Compito »
Per favore, riporta senza modifiche il passo della preghiera di ringraziamento per la Parola che va da "Come potrei non" a "e nella discrezione.".

____ Documento

Come potrei non riconoscere, nell’insistenza con la quale "a tempo e fuori tempo" (cfr. 2 Tim 4,2) ho annunciato la tua Parola, un puro dono della tua grazia, che al di là di ogni merito e di ogni previsione umana ha suscitato in tanti cuori cammini di vera santità e di operosa carità? Per questo ti lodo: non per i risultati umanamente percepibili, riscontrabili col metro delle indagini o dei calcoli statistici, bensì per quei frutti della grazia e quella crescita del seme buono (cfr. Lc 8,11; Mc 4,28) che solo l’occhio della fede discerne e che si rivela nel pudore e nella discrezione.
Ti benedico anzitutto per i credenti, antichi e nuovi, che hanno ascoltato la tua Parola insieme con me e attraverso il mio umile ministero. Ti lodo per la terra buona dove è caduto il seme del Vangelo producendo il trenta, il sessanta e anche il cento per uno (cfr. Mc 4,20). Sento di poter dire, con quanti hanno creduto, che la tua Parola veramente illumina e riscalda, ci parla e mi parla nell’oggi della vita, mi spinge e ci spinge sui sentieri del tuo Regno. Per il miracolo della tua Parola, inesauribile nutrimento di fede, lascia che ti ringrazi, Signore! Per il fuoco che essa ha fatto ardere nel mio petto e nel petto di tanti (cfr. Lc 24,32), ti benedico, mio Dio! Perché è stata per me e per tanti Parola di vita eterna, che ha alimentato la fede, ha tenuto accesa la speranza, ha nutrito la carità anche in ore difficili, ti rendo grazie, Signore! Lampada ai miei passi è stata la tua Parola (cfr. Sal 118,105), lampada ai passi del mio popolo che insieme a me ha camminato nella notte del tempo. Ti rendo grazie per quel tanto di luce, che di volta in volta hai voluto concederci perché procedessimo nell’umiltà e nella verità, nella consolazione spirituale e nella speranza.

________
____ Dati raccolti

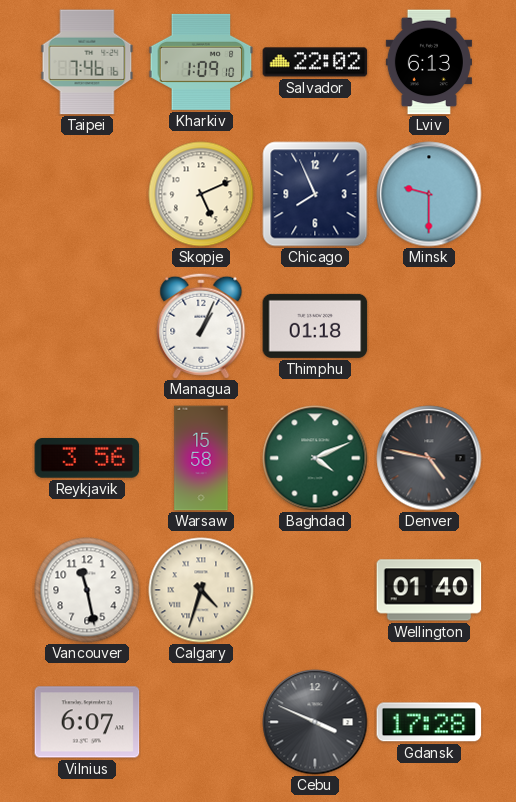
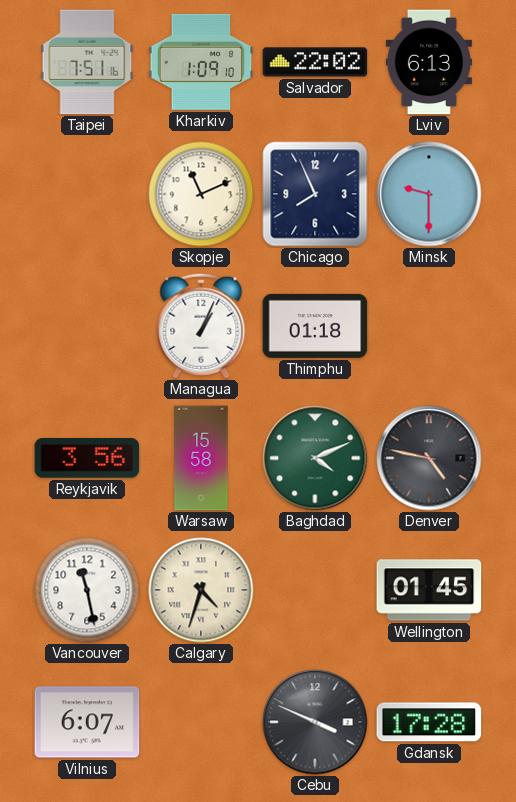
Taipei: 7:46 -> 7:51
Skopje: 5:11 -> 11:11
Wellington: 01:40 -> 01:45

________

Risposta corretta »
Come potrei non riconoscere, nell’insistenza con la quale "a tempo e fuori tempo" (cfr. 2 Tim 4,2) ho annunciato la tua Parola, un puro dono della tua grazia, che al di là di ogni merito e di ogni previsione umana ha suscitato in tanti cuori cammini di vera santità e di operosa carità? Per questo ti lodo: non per i risultati umanamente percepibili, riscontrabili col metro delle indagini o dei calcoli statistici, bensì per quei frutti della grazia e quella crescita del seme buono (cfr. Lc 8,11; Mc 4,28) che solo l’occhio della fede discerne e che si rivela nel pudore e nella discrezione.